Le champion de France sort d’une saison prolifique ponctuée de quinze succès, mais souligne malgré tout quelques bémols. Sans s’y attarder outre-mesure, le Beauvaisien est conscient de ne pas avoir gagné sur les plus grandes épreuves du calendrier. Mais toujours plus à l’aise sur les classiques flandriennes et débarrassé d’une concurrence ambigüe avec Nacer Bouhanni, le sprinteur de la FDJ.fr aura le champ libre en 2015. Pour la Chronique du Vélo, il revient donc sur une saison riche qui s’inscrit dans une logique de progression omniprésente depuis son arrivée dans le peloton. Entretien.

Arnaud, vous êtes en stage et déjà focalisé sur la saison prochaine, mais comment ne pas revenir sur votre exercice 2014… Avec quinze succès, vous êtes l’homme le plus prolifique du peloton derrière André Greipel, qu’est-ce que cela représente pour vous ?

C’est vrai que c’est quand même impressionnant de figurer aussi haut dans ce classement, mais sans dévaloriser les organisateurs, je n’ai pas non plus gagné de très grandes courses. Ca reste génial et ça s’inscrit dans ma progression, mais l’avenir est peut-être de cibler un peu plus des grands objectifs.

En effet, vous n’avez pas gagné en World Tour cette saison (contrairement aux années précédentes). Est-ce anecdotique ou une réelle déception à corriger l’année prochaine ?

Je retiens surtout ma deuxième place à Gand-Wevelgem, donc dans l’ensemble ça reste anecdotique. Je n’ai pas forcément eu l’opportunité pour gagner en World Tour, mais je pense qu’avec l’équipe qu’on aura la saison prochaine, je devrais pouvoir aller en chercher une belle.

2014 a également confirmé que vous pouviez être aussi performant sur les classiques que sur les courses par étapes, mais votre calendrier a-t-il été en partie dicté par la présence de Nacer Bouhanni dans l’équipe ?

Forcément il faut partager les courses, donc Nacer n’a pas pu participer à des courses qu’il souhaitait faire, comme moi j’ai dû me priver de certaines épreuves. Mais à aucun moment ça ne nous a empêché de gagner chacun de notre côté. Parce que de toute façon quand on est deux il faut partager, et quoi qu’il en soit, pour ma part, j’ai eu malgré tout un programme très chargé.

Vous avez effectivement participé à votre premier Tour de France, et quand vous êtes parvenu à disputer les sprints, vous vous êtes montré très proche des meilleurs (deux fois troisième). Quels enseignements tirez-vous de ce mois de juillet ?

J’étais un peu en baisse de régime, et je sais que l’an prochain je modifierai un peu mon calendrier, mais j’ai malgré tout beaucoup appris sur ce premier Tour de France.

Vous avez l’impression d’être arrivé sur le Tour avec trop de jours de course ?

> Exercice 1: Pouvez-vous recopier l'entretien avec le champion de France depuis « C’est vrai que » jusqu'à « corriger l’année prochaine ? » inclus ?
> Exercice 2: Que pourrait dire la suite de l'entretien avec le champion de France ? Rédigez-la à partir de sa dernière phrase.

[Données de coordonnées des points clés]
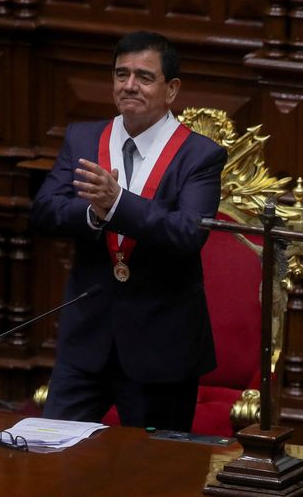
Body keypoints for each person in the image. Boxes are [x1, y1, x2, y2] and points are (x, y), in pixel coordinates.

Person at [31, 31, 227, 431]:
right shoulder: (82, 138)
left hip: (161, 346)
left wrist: (117, 203)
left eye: (144, 76)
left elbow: (188, 234)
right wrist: (95, 214)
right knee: (49, 458)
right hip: (86, 341)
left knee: (156, 478)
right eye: (121, 74)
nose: (130, 85)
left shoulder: (200, 155)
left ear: (171, 89)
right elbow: (45, 213)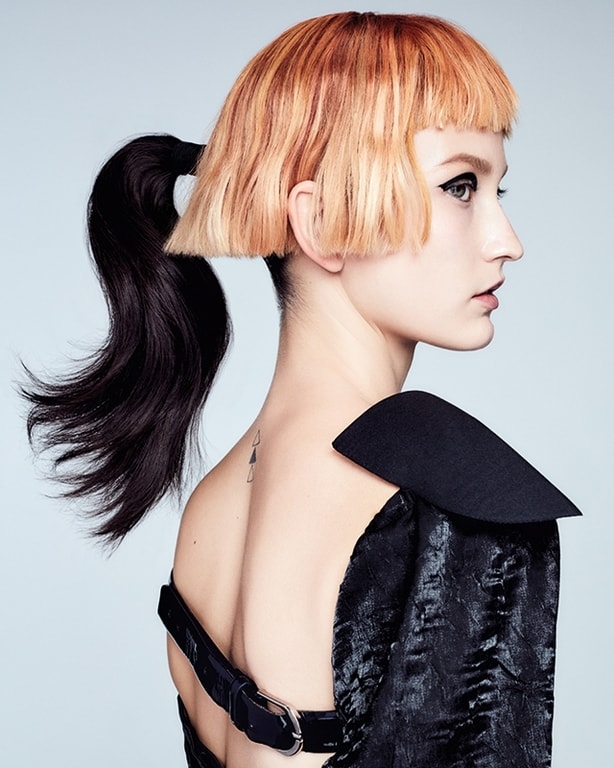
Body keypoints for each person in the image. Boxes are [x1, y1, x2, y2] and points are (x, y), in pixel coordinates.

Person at [24, 11, 581, 768]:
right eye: (460, 187)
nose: (507, 240)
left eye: (496, 189)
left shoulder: (212, 506)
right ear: (319, 222)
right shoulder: (439, 503)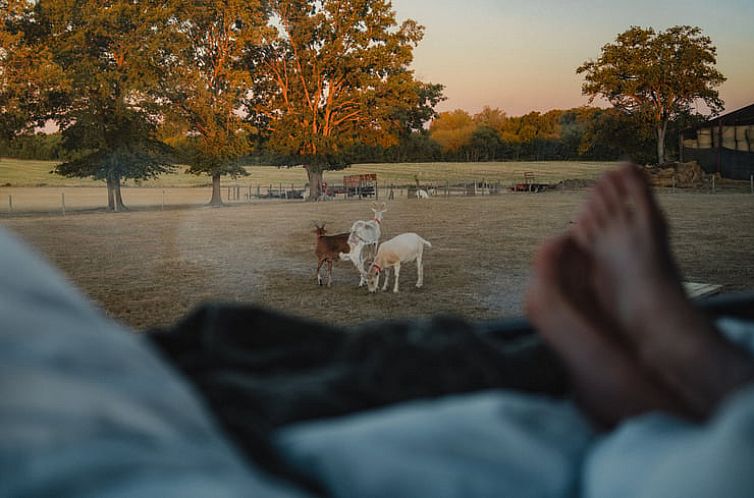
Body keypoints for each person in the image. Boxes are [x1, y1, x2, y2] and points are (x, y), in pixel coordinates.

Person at [2, 163, 753, 498]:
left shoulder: (369, 245)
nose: (344, 242)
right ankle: (677, 353)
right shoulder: (346, 245)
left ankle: (630, 360)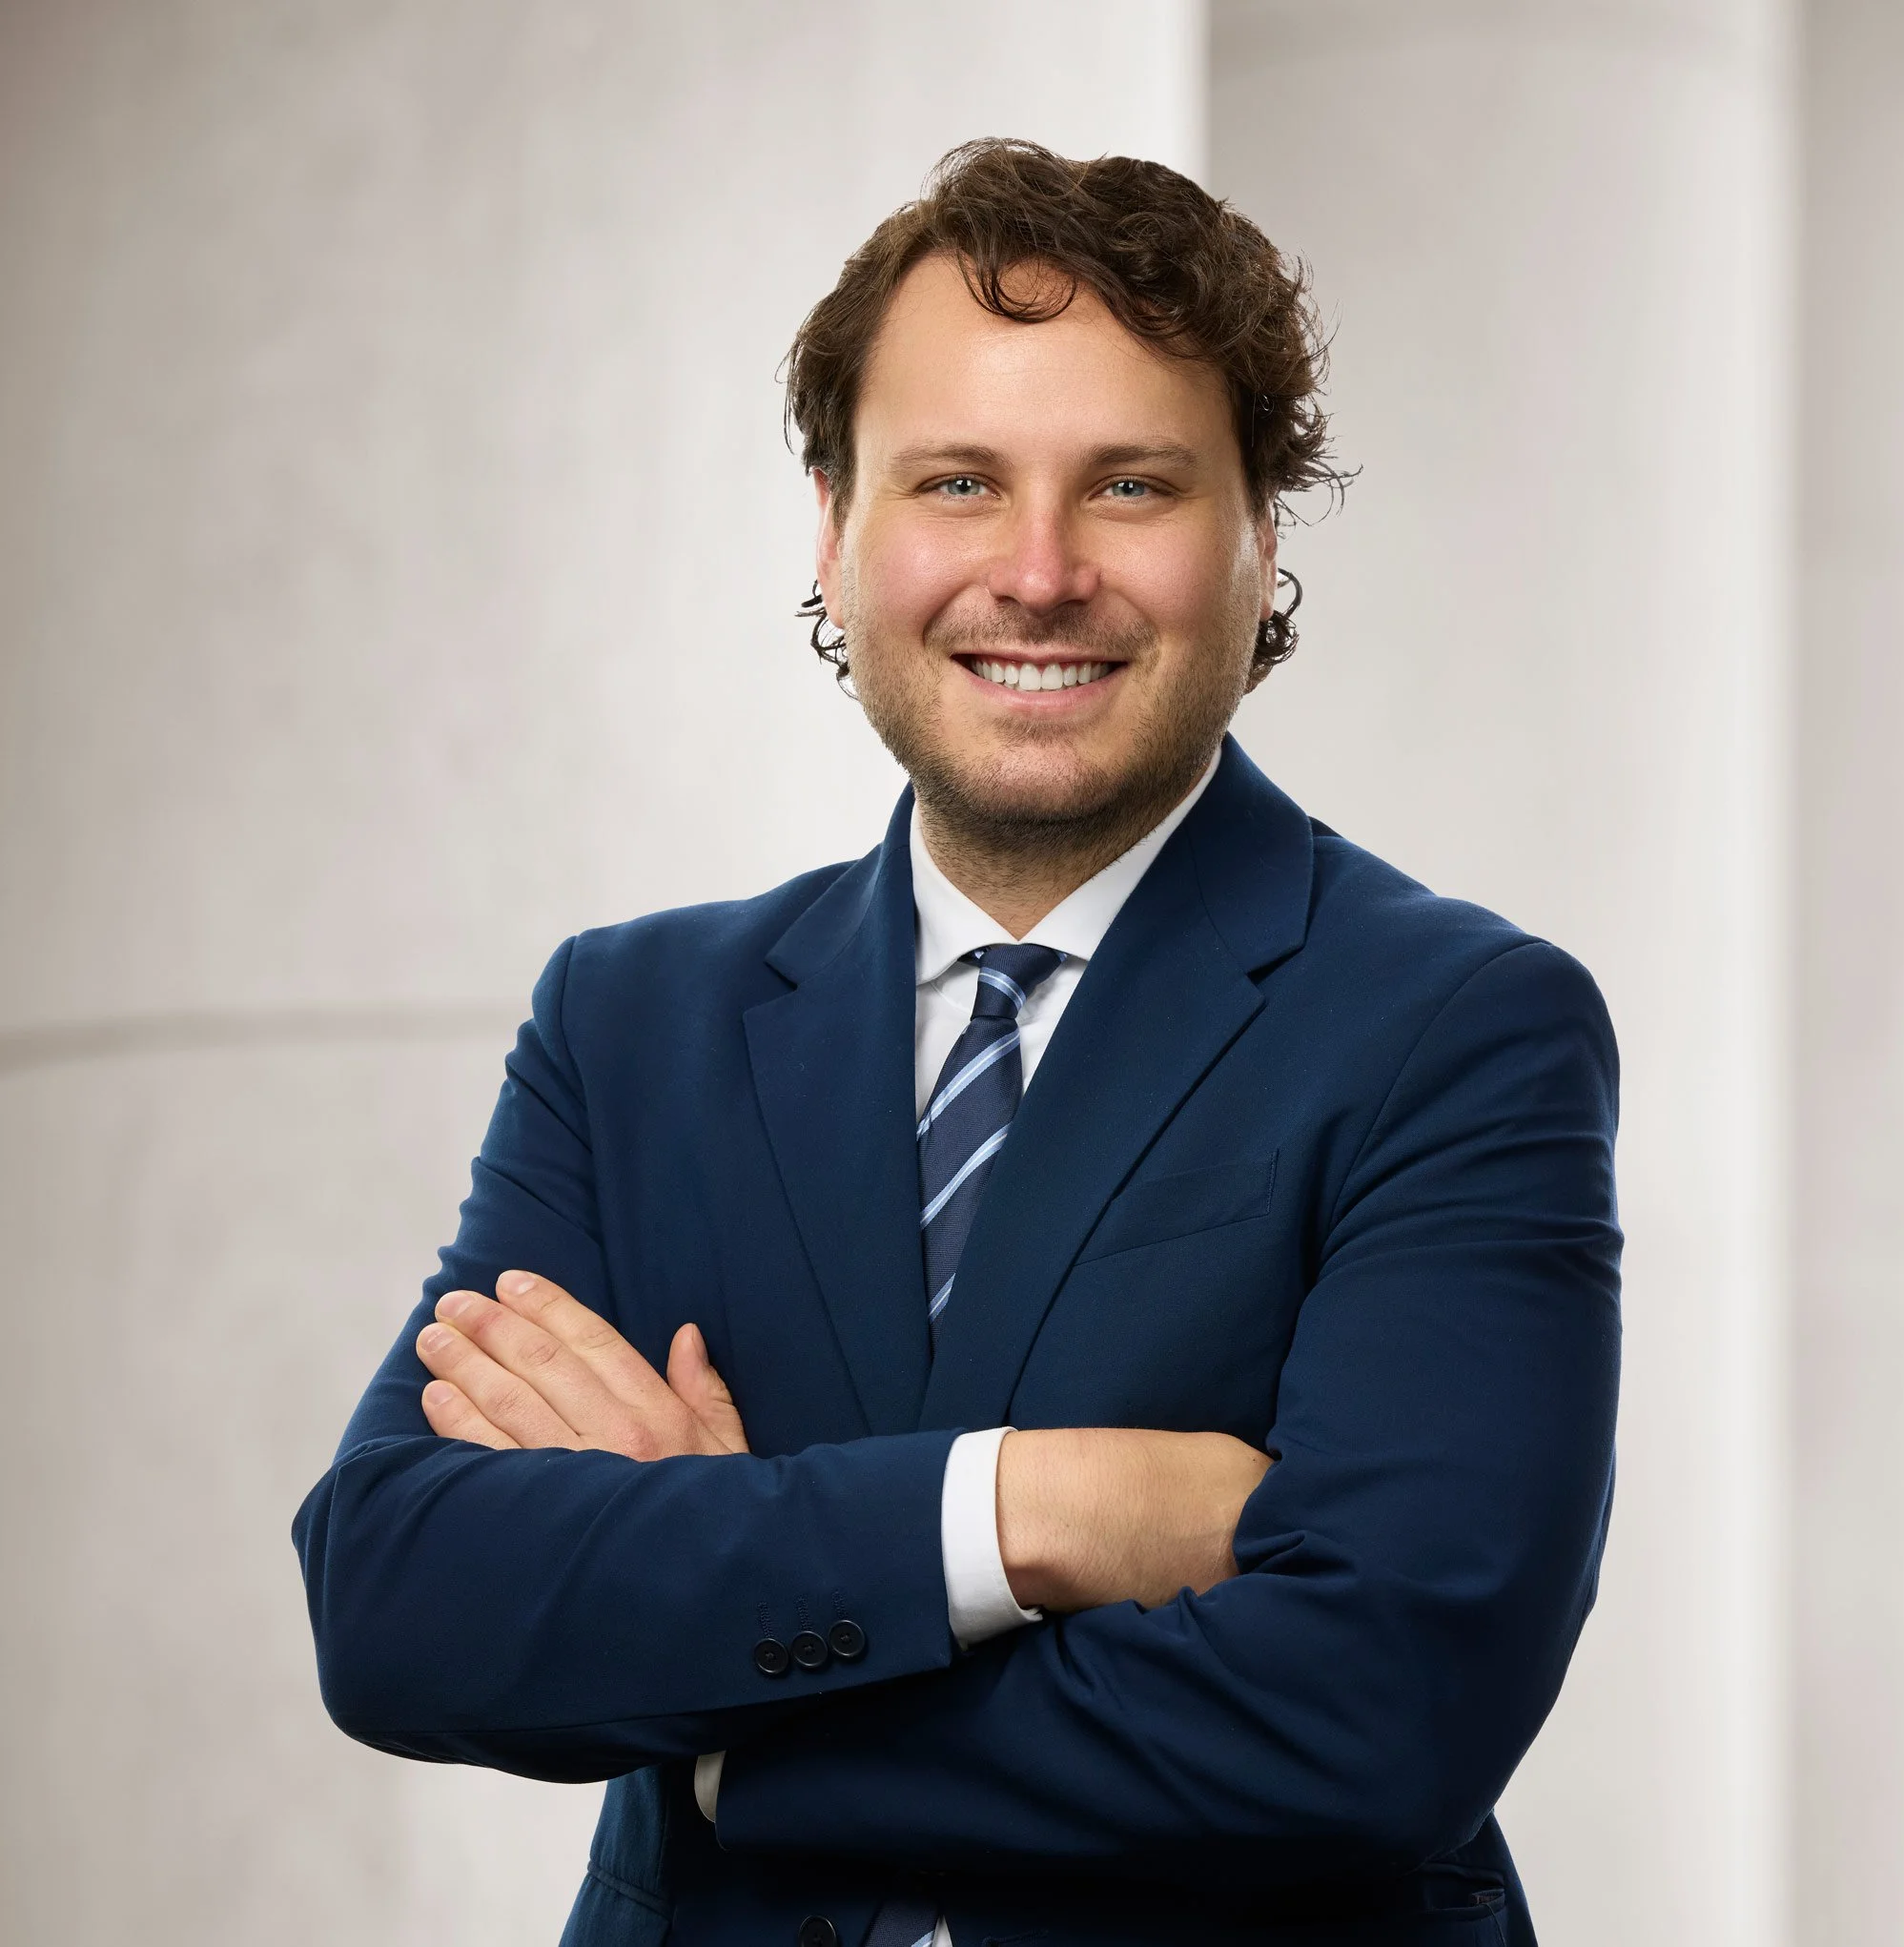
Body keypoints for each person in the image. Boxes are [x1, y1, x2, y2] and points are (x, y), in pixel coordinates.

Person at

> Réponse 1:
C’est vrai que c’est quand même impressionnant de figurer aussi haut dans ce classement, mais sans dévaloriser les organisateurs, je n’ai pas non plus gagné de très grandes courses. Ca reste génial et ça s’inscrit dans ma progression, mais l’avenir est peut-être de cibler un peu plus des grands objectifs.

En effet, vous n’avez pas gagné en World Tour cette saison (contrairement aux années précédentes). Est-ce anecdotique ou une réelle déception à corriger l’année prochaine ?

> Réponse 2:
A un moment donné oui, je pense que j’ai un peu trop couru. Donc on en a bien parlé avec les entraîneurs et les directeurs sportifs, et on va modifier certaines choses dans mon programme.

On précise cependant que vous avez été bien placé « quand vous êtes parvenu à disputer les sprints », car ça n’a pas toujours été le cas. Il y a eu de la malchance, mais n’avez-vous pas aussi péché par manque d’expérience ou de culot?

Je pense surtout qu’on avait un travail important à faire autour de Thibaut Pinot, et qu’on n’était qu’avec Mickaël (Delage, ndlr) et William (Bonnet, ndlr) pour les sprints. On arrivait donc parfois bien placés, mais aussi un peu émoussés, et je pense qu’on a manqué de fraîcheur dans l’ensemble. Et même quand j’étais très bien emmené, il m’est arrivé de manquer de force ou d’expérience.

Même si cette saison vous n’avez pas gagné en World Tour, vous avez enchaîné les places d’honneur, y compris sur les classiques. Cela dénote d’une véritable progression, mais vous y attendiez-vous ?

C’était des objectifs que je me donnais, oui. J’apprécie énormément les classiques, je savais que je voulais progresser dans ce domaine après avoir appris mes deux premières saisons, et j’ai montré que je pouvais être présent au bon moment. On a aussi une équipe construite autour d’individualités fortes, et en courant ensemble, on a pu prouver notre valeur.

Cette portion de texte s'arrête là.